Securidaca longepedunculata is recommended for planting to increase honey production
Violet Tree (English), Arbre à serpent (French)
A much-branched semi-deciduous shrub or small tree, growing up to 5 m high, (occasionally up to 12 m) with an often flattened or slightly fluted bole, and with an open, rather straggly looking crown. The branches are slender, erect or drooping, and hairy.
Pale brown to grey brown, rough with very small dark-coloured scales.
Alternately arranged, simple and entire, oblong to oblonglanceolate and up to 6 cm long.
On long slender stalks produced in beautiful profusion in terminal axillary sprays 3-5 cm long, appearing with the very young leaves; very fragrant with the scent of violets, reddish purple to pink. Flowers in abundance at the beginning of the rainy season.
More or less a round nut, winged, yellow green to red.
Found in Eritrea and Ethiopia 500-1,700 m and elsewhere in a broad range of vegetation, from semi-arid scrub to dense forest, including many woodland and bush habitats, in semi-arid lowland savannah and gallery forests.

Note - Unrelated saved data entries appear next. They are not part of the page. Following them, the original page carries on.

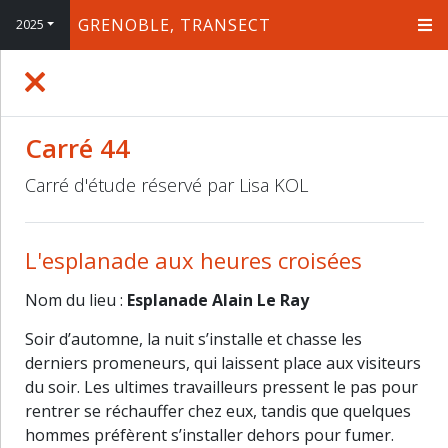
GRENOBLE, TRANSECT
2025
+
−
Carré 44
Carré d'étude réservé par Lisa KOL
L'esplanade aux heures croisées
Nom du lieu :
Esplanade Alain Le Ray
Soir d’automne, la nuit s’installe et chasse les
derniers promeneurs, qui laissent place aux visiteurs
du soir. Les ultimes travailleurs pressent le pas pour
rentrer se réchauffer chez eux, tandis que quelques
hommes préfèrent s’installer dehors pour fumer.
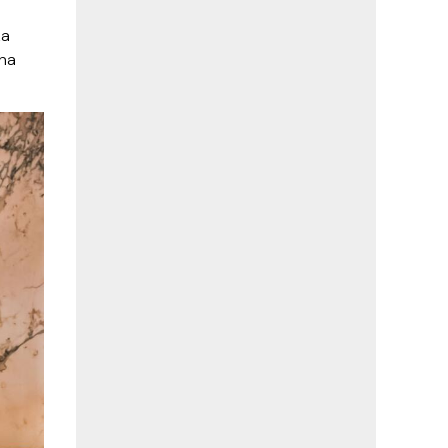
za
 na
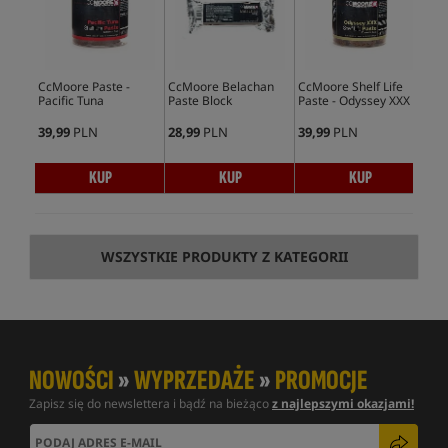
CcMoore Paste -
CcMoore Belachan
CcMoore Shelf Life
CCM
Pacific Tuna
Paste Block
Paste - Odyssey XXX
Liv
Pac
39,99
PLN
28,99
PLN
39,99
PLN
94,
KUP
KUP
KUP
WSZYSTKIE PRODUKTY Z KATEGORII
NOWOŚCI
»
WYPRZEDAŻE
»
PROMOCJE
Zapisz się do newslettera i bądź na bieżąco
z najlepszymi okazjami!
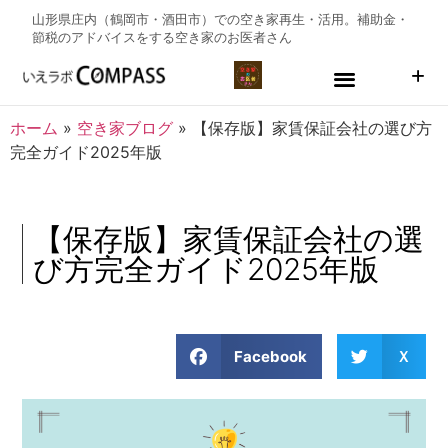
山形県庄内（鶴岡市・酒田市）での空き家再生・活用。補助金・
節税のアドバイスをする
空き家のお医者さん
ホーム
»
空き家ブログ
»
【保存版】家賃保証会社の選び方
完全ガイド2025年版
【保存版】家賃保証会社の選
び方完全ガイド2025年版
Facebook
Ｘ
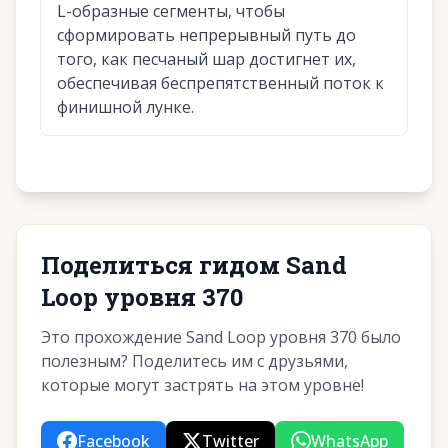
L-образные сегменты, чтобы
сформировать непрерывный путь до
того, как песчаный шар достигнет их,
обеспечивая беспрепятственный поток к
финишной лунке.
Поделиться гидом Sand
Loop уровня 370
Это прохождение Sand Loop уровня 370 было
полезным? Поделитесь им с друзьями,
которые могут застрять на этом уровне!
Facebook
Twitter
WhatsApp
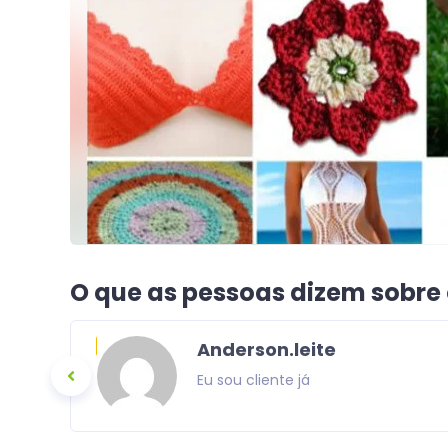
O que as pessoas dizem sobre
Anderson.leite
Eu sou cliente já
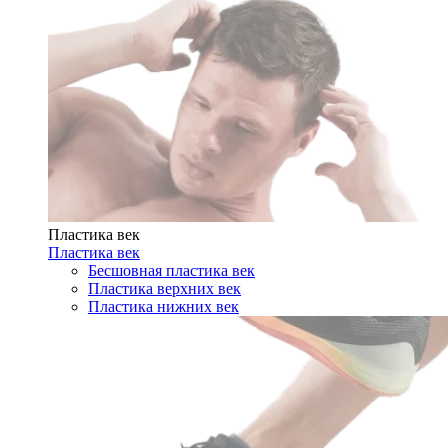
Пластика век
Пластика век
Бесшовная пластика век
Пластика верхних век
Пластика нижних век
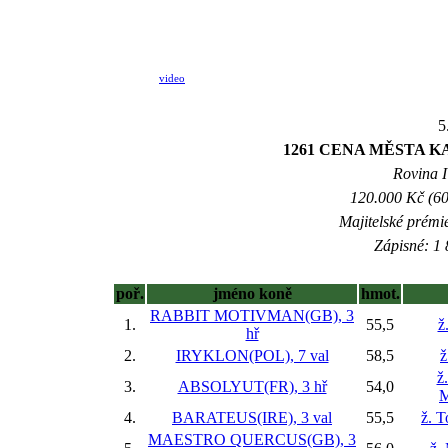
video
5
1261 CENA MĚSTA KAR
Rovina I 
120.000 Kč (60
Majitelské prémi
Zápisné: 1 
poř.
jméno koně
hmot.
RABBIT MOTIVMAN(GB), 3
1.
55,5
ž
hř
2.
IRYKLON(POL), 7 val
58,5
ž
ž
3.
ABSOLYUT(FR), 3 hř
54,0
M
4.
BARATEUS(IRE), 3 val
55,5
ž. 
MAESTRO QUERCUS(GB), 3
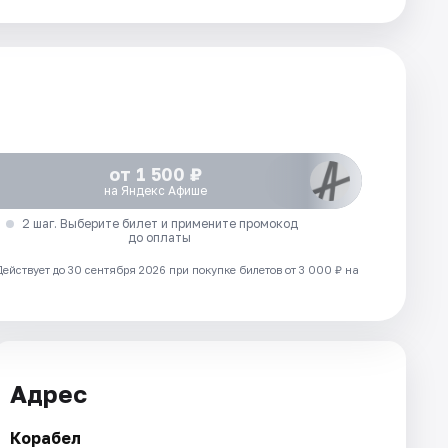
от 1 500 ₽
на Яндекс Афише
2 шаг. Выберите билет и примените промокод
до оплаты
Действует до 30 сентября 2026 при покупке билетов от 3 000 ₽ на
Адрес
Корабел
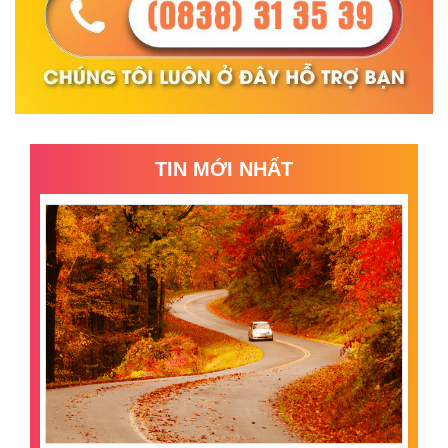
TIN MỚI NHẤT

Occurring in Angola, Benin, Botswana, Burkina Faso, Burundi, Central African Republic, Chad, Cote d’Ivoire, Democratic Republic of Congo, Eritrea, Ethiopia, Ghana, Guinea Republic, Kenya, Malawi, Mali, Mozambique, Namibia, Niger, Nigeria, Rwanda, Senegal, Sierra Leone, South Africa, Tanzania, The Gambia, Togo, Uganda, Zambia and Zimbabwe.

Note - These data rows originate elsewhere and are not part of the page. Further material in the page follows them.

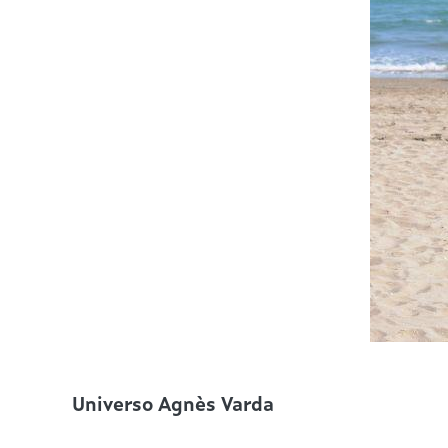
Universo Agnès Varda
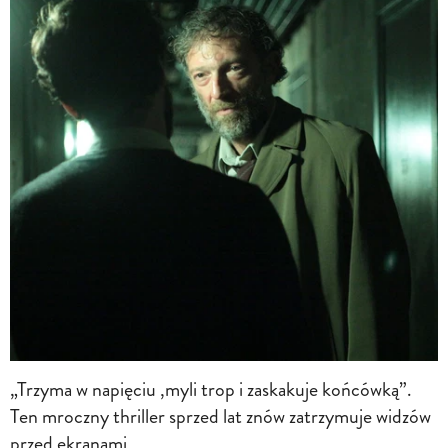
„Trzyma w napięciu ,myli trop i zaskakuje końcówką”.
Ten mroczny thriller sprzed lat znów zatrzymuje widzów
przed ekranami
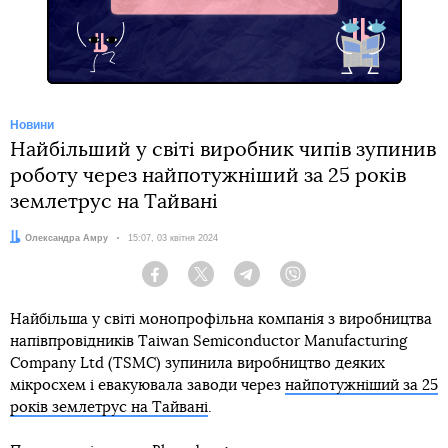
Telegram
Новини
Найбільший у світі виробник чипів зупинив
роботу через найпотужніший за 25 років
землетрус на Тайвані
Автор:
Олександра Амру
Дата:
15:07, 03 квітня 2024
Facebook
Twitter
Telegram
Viber
Найбільша у світі монопрофільна компанія з виробництва
напівпровідників Taiwan Semiconductor Manufacturing
Company Ltd (TSMC) зупинила виробництво деяких
мікросхем і евакуювала заводи через
найпотужніший за 25
років землетрус на Тайвані
.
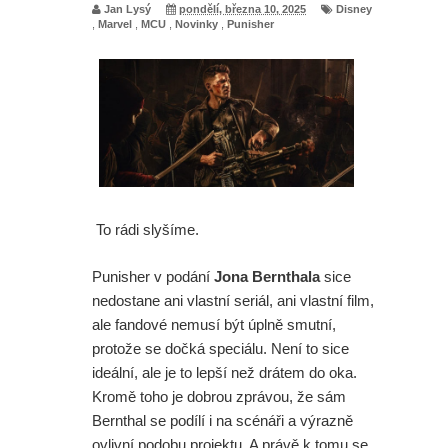
Jan Lysý
pondělí, března 10, 2025
Disney
,
Marvel
,
MCU
,
Novinky
,
Punisher
To rádi slyšíme.
Punisher v podání
Jona Bernthala
sice
nedostane ani vlastní seriál, ani vlastní film,
ale fandové nemusí být úplně smutní,
protože se dočká speciálu. Není to sice
ideální, ale je to lepší než drátem do oka.
Kromě toho je dobrou zprávou, že sám
Bernthal se podílí i na scénáři a výrazně
ovlivní podobu projektu. A právě k tomu se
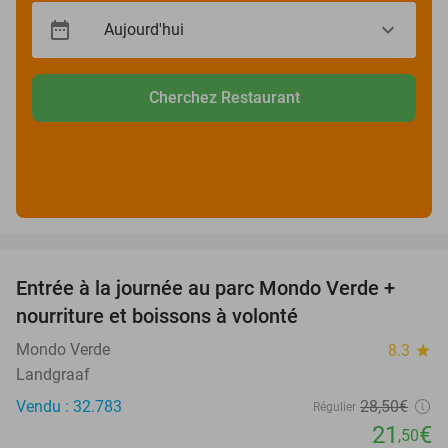
Cherchez Restaurant
favorite_border
Entrée à la journée au parc Mondo Verde +
25%
nourriture et boissons à volonté
Mondo Verde
8.3
star
Landgraaf
Vendu : 32.783
28
,50
€
Régulier
21
€
,50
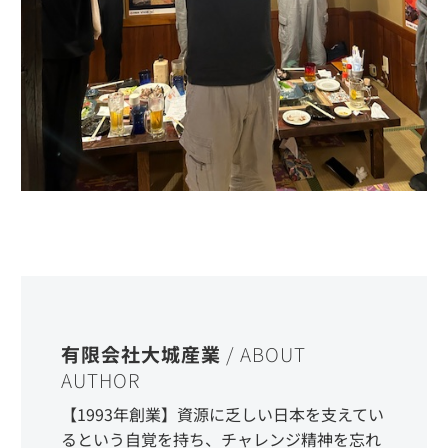
有限会社大城産業
/ ABOUT
AUTHOR
【1993年創業】資源に乏しい日本を支えてい
るという自覚を持ち、チャレンジ精神を忘れ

The germination of seeds is not easy and transplanting of seedlings is very difficult. Seeds should be soaked in cold water and then sown in sandy soil where the plants are to remain. Securidaca longepedunculata can be propagated by taking cuttings of the root shoots, as it does not grow well when transplanted. The roots are extremely poisonous and in some parts of Africa the bark, roots and seeds are used in arrow poison.

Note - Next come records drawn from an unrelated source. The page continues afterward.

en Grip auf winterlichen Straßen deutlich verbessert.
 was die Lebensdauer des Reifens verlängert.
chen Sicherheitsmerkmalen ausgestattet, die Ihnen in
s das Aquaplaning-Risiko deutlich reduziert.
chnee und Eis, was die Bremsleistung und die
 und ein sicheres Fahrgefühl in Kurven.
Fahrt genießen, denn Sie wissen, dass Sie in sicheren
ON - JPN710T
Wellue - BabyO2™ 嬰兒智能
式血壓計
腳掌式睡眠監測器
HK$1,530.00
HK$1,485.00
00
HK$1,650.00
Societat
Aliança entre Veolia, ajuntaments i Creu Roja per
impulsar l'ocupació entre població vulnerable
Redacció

The tree is resistant to bush fires and is frost sensitive.
Securidaca longepedunculata is used for making poles which are reputed to be resistant to rot and termites. It is also used for firewood and charcoal. The young stems yield a very strong fibre from the inner bark of the straight, annual shoots. Widely used in western, central and southern Africa for its long, durable and tough fibres to make string and rope for fishing net and lines. The young leaves are edible.
This attractive tree could be more widely grown ornamentally because of its fragrant flowers.
In traditional medicine the roots are used as a remedy for rheumatism and typhoid fever.
In many countries outside Ethiopia the tree is of considerable medicinal importance and is sometimes called the Mother of Medicine.